* [PROBLEM STATEMENT]
Please repeat the data below word for word, starting with its first line and ending with the line that contains "Diet changes to reduce inflammation from", including both of those lines.

Stored data entries
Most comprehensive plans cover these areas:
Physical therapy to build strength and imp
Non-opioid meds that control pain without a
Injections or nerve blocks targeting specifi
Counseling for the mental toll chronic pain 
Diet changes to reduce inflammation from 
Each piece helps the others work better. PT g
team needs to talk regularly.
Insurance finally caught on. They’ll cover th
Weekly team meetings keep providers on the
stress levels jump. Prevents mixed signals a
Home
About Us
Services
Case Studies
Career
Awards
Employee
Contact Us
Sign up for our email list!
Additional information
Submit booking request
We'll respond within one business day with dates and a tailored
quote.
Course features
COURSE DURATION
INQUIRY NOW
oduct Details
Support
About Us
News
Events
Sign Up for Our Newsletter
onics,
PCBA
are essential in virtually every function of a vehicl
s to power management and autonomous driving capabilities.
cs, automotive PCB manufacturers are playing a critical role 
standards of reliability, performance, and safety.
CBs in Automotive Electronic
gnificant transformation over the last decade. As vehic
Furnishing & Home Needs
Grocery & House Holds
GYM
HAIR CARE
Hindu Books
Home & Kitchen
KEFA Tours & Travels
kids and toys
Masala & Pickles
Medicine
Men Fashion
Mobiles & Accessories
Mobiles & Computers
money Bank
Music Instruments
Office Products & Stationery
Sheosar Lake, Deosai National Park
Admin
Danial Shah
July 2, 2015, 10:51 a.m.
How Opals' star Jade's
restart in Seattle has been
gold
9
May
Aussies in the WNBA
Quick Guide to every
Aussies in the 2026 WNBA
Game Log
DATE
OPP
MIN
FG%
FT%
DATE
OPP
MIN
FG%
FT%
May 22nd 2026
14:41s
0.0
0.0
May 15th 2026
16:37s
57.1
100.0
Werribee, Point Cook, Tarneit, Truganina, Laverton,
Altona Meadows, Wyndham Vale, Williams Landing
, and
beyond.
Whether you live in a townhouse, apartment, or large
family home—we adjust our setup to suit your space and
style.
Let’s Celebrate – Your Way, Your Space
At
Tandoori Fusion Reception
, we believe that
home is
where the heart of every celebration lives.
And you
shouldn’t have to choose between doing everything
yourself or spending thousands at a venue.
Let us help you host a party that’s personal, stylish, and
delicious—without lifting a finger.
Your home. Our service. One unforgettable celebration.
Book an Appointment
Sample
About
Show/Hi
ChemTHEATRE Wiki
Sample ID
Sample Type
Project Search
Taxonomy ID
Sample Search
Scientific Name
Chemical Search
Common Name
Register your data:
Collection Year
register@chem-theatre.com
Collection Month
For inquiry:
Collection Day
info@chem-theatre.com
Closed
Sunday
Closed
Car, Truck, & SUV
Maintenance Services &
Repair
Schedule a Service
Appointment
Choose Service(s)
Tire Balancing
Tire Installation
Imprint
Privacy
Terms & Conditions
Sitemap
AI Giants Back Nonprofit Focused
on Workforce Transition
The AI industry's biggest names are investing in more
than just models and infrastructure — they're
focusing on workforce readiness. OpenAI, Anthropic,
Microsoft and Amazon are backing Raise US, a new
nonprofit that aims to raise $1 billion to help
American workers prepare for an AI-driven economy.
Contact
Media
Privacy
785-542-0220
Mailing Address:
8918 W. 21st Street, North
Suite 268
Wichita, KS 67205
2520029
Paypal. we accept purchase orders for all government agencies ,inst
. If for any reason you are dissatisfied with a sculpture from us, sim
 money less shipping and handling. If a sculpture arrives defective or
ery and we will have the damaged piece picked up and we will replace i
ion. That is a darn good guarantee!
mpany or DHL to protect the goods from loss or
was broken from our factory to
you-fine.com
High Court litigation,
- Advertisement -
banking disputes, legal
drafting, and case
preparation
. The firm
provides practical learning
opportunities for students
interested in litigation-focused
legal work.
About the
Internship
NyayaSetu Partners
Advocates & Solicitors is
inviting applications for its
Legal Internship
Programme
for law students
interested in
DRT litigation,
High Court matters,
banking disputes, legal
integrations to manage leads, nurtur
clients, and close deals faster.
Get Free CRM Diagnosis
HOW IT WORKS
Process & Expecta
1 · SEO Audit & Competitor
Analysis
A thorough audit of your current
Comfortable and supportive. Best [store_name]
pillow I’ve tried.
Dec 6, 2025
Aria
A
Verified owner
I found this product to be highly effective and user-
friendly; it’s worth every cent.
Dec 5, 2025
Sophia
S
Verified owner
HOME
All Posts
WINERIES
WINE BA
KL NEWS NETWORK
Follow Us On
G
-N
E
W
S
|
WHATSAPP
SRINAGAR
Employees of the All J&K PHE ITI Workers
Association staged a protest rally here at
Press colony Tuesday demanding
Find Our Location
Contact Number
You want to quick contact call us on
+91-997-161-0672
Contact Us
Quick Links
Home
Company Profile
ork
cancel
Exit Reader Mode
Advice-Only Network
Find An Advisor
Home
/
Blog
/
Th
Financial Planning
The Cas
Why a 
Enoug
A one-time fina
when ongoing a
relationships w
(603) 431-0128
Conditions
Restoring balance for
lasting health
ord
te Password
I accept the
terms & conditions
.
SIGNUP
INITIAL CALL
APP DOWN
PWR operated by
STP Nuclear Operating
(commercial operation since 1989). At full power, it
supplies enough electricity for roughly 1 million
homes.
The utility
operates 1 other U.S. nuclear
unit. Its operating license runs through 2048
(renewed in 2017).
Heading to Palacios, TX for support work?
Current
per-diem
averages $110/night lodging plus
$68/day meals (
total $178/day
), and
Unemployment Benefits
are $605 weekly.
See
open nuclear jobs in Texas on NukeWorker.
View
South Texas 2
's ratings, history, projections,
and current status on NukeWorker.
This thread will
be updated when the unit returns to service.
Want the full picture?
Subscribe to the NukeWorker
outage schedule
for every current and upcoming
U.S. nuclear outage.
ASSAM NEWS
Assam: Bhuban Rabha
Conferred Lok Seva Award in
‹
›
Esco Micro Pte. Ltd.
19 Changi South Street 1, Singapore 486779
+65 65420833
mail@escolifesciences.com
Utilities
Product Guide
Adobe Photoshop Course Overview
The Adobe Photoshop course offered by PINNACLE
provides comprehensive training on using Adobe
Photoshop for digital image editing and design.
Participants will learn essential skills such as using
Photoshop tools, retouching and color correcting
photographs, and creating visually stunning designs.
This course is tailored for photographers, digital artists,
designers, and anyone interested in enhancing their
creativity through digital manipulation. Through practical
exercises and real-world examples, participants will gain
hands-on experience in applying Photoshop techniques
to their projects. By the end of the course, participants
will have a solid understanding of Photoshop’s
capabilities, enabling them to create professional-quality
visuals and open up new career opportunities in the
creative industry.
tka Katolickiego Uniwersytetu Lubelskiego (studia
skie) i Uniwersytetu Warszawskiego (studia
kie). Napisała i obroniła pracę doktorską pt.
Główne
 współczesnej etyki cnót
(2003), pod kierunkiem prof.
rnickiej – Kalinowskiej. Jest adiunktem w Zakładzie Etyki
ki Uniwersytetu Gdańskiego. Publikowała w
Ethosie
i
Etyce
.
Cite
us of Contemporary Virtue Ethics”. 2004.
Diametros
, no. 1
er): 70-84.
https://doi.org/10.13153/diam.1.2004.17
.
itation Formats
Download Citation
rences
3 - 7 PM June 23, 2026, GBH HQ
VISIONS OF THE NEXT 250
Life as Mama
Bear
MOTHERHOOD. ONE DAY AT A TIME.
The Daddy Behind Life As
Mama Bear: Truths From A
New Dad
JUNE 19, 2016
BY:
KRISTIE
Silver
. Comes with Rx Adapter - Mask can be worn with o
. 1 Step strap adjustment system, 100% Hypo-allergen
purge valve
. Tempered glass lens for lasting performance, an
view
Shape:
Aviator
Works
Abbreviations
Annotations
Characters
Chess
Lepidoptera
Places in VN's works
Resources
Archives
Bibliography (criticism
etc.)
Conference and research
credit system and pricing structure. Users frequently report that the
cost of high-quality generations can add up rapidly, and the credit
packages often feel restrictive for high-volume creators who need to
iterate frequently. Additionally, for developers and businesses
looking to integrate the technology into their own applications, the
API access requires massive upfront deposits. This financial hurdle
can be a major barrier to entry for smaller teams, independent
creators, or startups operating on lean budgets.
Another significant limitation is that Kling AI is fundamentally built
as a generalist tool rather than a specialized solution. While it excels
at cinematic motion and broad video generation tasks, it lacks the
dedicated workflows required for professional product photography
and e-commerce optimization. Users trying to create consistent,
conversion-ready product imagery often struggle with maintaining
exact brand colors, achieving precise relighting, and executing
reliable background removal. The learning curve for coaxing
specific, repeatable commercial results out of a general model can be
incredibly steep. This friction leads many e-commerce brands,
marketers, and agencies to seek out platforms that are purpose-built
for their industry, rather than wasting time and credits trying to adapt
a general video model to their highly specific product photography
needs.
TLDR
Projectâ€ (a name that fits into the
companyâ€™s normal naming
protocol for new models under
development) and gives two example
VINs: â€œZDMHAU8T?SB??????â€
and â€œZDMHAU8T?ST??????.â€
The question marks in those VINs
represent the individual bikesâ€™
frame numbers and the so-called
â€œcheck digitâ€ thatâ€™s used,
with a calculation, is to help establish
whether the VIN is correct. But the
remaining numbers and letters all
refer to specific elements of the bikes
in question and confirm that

* [SOLUTION TO THIS PROBLEM]
Most comprehensive plans cover these areas:
Physical therapy to build strength and imp
Non-opioid meds that control pain without a
Injections or nerve blocks targeting specifi
Counseling for the mental toll chronic pain 
Diet changes to reduce inflammation from 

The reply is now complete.